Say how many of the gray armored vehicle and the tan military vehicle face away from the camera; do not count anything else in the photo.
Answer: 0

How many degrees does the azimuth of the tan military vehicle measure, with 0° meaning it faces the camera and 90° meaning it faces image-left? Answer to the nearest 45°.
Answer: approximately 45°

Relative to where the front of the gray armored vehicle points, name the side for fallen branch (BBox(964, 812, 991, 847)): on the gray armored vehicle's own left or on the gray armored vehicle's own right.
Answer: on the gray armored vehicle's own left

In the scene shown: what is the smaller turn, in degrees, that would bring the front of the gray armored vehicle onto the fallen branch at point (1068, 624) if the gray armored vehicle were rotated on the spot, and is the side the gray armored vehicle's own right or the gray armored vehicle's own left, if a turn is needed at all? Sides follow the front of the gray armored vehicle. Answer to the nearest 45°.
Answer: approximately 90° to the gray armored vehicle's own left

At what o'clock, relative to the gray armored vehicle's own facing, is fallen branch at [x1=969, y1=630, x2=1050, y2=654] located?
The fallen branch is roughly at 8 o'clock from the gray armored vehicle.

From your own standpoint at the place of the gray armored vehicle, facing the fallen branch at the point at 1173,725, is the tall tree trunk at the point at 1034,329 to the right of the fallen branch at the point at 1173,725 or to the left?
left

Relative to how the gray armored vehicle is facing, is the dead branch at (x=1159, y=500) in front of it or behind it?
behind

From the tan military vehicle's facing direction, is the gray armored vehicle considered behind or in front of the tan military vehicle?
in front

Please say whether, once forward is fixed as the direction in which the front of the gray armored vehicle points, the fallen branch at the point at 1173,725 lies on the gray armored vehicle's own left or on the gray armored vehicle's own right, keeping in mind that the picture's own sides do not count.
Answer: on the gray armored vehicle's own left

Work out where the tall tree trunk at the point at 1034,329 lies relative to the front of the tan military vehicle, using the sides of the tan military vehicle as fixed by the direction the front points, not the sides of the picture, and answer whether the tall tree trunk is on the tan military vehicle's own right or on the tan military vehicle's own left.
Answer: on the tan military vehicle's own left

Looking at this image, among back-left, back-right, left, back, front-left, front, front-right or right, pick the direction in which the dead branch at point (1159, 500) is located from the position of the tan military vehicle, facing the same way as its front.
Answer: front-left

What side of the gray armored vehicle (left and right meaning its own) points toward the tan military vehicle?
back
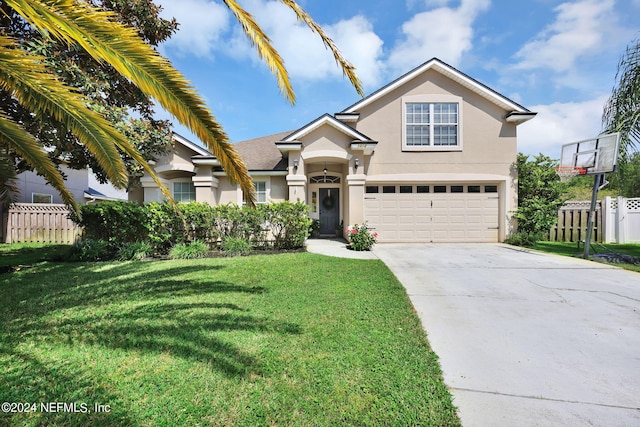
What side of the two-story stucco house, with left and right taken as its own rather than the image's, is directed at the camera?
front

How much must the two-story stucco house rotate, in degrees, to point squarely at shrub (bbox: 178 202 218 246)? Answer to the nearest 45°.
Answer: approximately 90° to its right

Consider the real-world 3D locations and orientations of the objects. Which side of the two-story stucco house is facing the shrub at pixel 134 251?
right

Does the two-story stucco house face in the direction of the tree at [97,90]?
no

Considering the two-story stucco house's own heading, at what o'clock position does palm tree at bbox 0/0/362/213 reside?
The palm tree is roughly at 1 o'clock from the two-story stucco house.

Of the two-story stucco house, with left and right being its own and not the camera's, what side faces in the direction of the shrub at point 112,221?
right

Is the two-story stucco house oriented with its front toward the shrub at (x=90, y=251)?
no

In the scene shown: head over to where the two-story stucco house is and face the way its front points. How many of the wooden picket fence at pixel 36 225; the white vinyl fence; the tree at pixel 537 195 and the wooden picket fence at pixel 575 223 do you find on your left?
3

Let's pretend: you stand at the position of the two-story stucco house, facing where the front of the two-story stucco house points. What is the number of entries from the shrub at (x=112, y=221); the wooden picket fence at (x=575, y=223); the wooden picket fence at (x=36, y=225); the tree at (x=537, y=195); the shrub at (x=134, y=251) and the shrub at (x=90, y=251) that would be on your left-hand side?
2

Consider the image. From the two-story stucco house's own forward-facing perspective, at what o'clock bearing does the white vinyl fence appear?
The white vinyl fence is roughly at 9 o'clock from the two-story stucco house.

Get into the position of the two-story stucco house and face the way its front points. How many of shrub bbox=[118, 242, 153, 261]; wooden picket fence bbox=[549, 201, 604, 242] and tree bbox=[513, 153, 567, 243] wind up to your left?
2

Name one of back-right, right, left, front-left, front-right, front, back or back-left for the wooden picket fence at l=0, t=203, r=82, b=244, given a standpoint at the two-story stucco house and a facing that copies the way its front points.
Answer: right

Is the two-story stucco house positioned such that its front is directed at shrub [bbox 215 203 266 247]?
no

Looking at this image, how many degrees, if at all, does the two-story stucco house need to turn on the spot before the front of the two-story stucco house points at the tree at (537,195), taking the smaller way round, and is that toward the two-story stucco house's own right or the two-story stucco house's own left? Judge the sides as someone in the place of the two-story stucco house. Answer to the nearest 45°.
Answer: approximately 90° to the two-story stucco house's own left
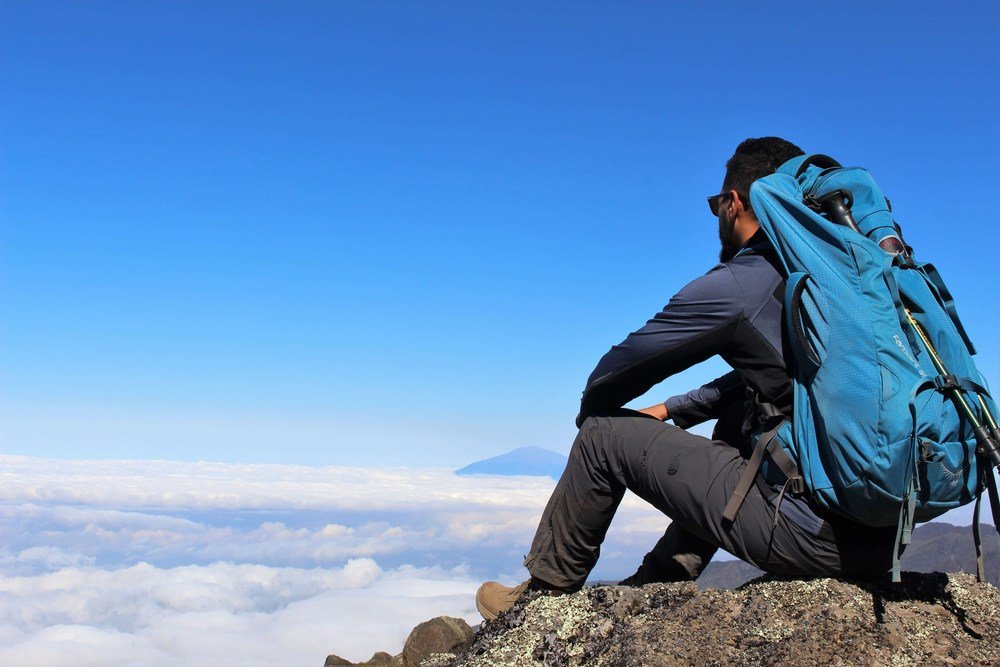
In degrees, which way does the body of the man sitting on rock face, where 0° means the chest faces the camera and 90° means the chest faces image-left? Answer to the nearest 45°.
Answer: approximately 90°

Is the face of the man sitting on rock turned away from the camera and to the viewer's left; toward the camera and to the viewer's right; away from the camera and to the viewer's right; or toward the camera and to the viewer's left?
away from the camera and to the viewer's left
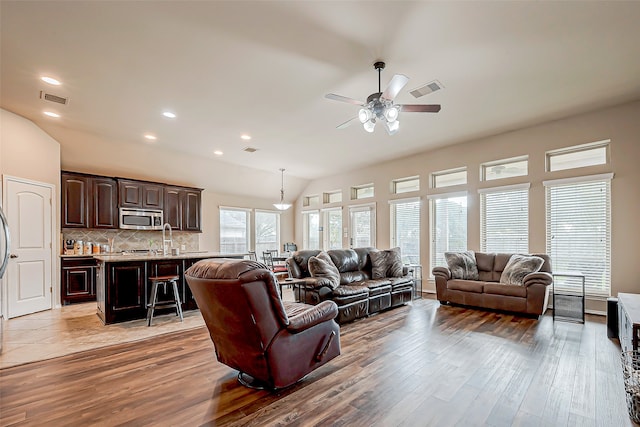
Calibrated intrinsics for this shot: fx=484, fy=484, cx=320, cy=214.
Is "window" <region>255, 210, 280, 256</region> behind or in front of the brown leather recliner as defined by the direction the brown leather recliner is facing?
______________________________
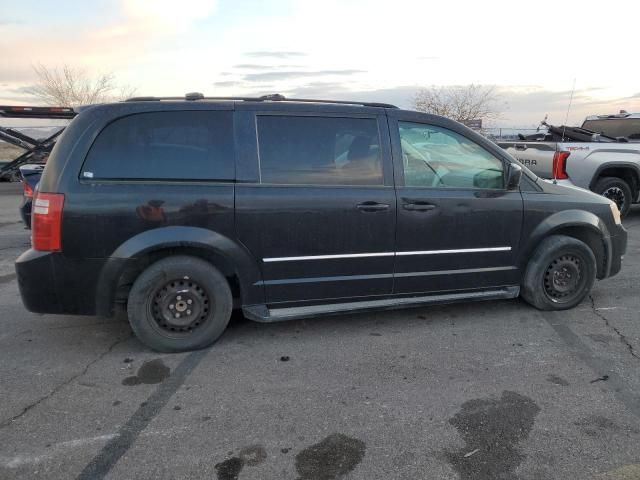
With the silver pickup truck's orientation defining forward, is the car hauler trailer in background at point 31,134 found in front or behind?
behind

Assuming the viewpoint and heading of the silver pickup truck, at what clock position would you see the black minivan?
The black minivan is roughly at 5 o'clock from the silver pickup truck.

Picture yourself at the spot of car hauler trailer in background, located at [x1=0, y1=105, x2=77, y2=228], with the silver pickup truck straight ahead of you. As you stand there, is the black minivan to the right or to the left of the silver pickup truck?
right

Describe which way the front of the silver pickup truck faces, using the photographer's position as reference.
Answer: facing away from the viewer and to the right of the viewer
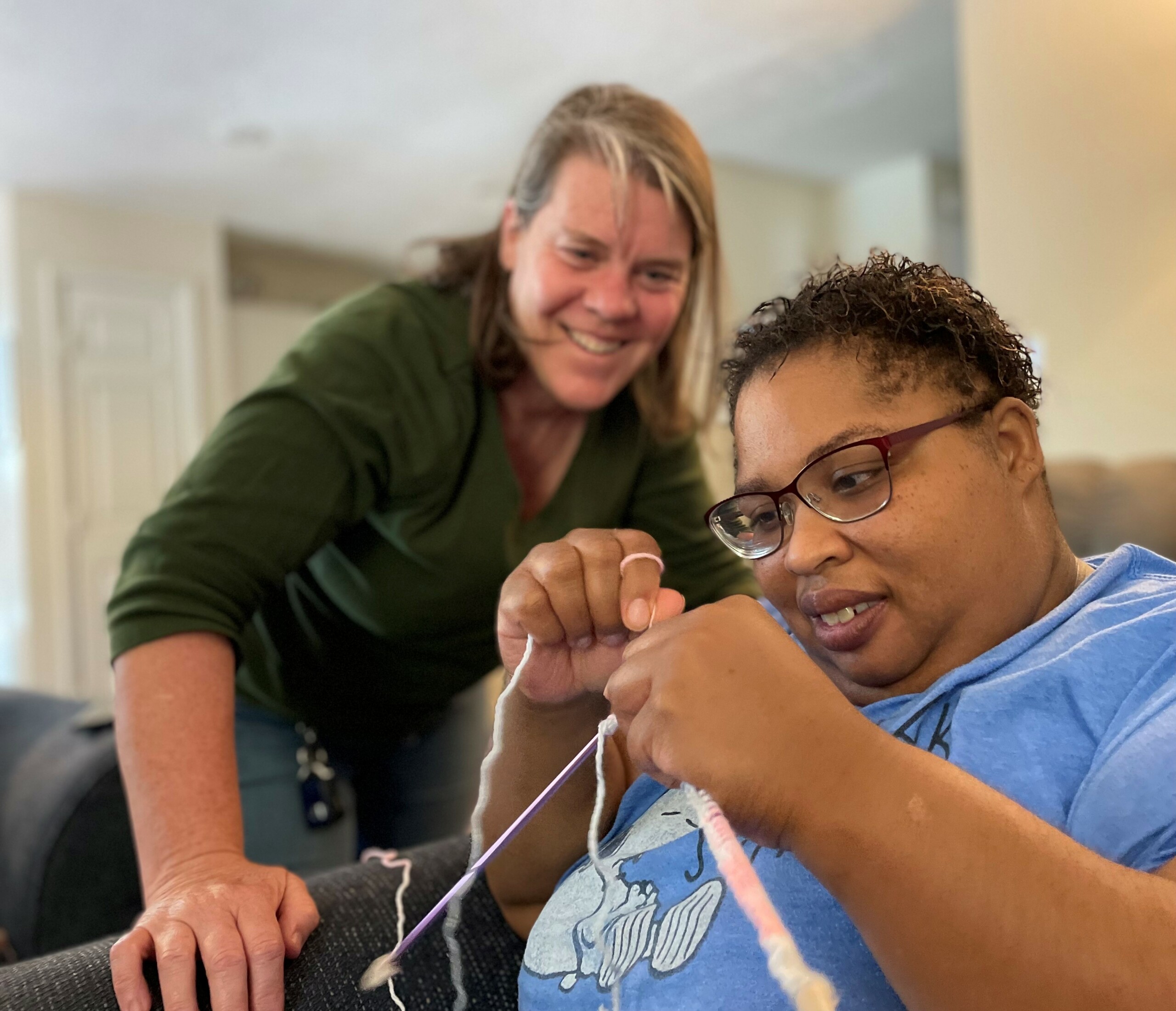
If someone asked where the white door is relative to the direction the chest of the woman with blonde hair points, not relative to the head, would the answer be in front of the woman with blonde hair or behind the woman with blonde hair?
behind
______________________________
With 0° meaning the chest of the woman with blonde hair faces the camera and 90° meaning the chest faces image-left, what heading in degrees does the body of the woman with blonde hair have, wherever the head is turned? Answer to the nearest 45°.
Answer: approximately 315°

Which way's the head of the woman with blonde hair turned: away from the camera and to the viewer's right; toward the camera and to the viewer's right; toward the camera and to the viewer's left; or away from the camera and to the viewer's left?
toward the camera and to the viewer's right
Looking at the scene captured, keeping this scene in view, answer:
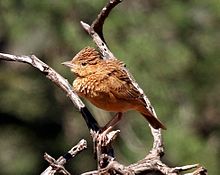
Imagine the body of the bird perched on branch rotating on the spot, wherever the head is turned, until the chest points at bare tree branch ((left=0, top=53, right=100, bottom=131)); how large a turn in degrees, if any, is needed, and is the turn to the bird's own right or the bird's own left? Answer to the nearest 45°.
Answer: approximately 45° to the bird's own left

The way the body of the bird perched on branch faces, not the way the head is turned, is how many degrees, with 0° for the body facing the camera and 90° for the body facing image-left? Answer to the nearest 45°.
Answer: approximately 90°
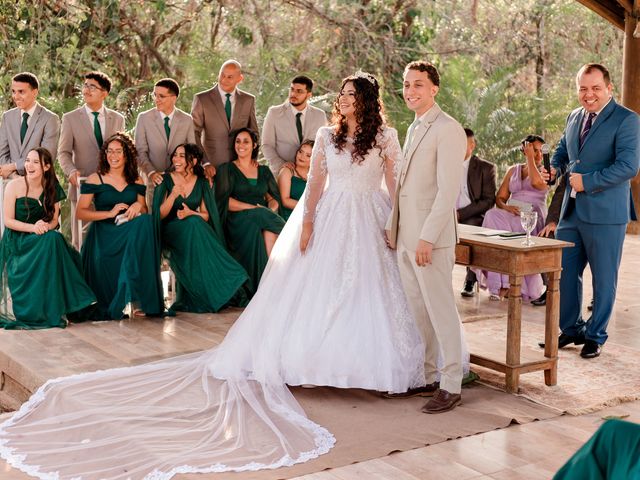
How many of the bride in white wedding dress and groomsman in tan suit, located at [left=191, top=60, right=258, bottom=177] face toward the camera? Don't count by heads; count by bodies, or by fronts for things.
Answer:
______________________________
◆ **Work to complete**
Select and copy each line of the rows above that contains the word "perched".

◆ **Task response**
Imagine the body of the bird perched on branch rotating on the spot, wherever the head is turned, until the chest points at bare tree branch ((left=0, top=53, right=100, bottom=131)); how large a turn in degrees, if any, is needed, and is the turn to the bird's own right or the bird's own left? Answer to the nearest 45°.
The way the body of the bird perched on branch faces, not the way the head is turned, is how many degrees, with 0° for the body facing the camera and 90° for the body facing image-left? Answer to the nearest 45°.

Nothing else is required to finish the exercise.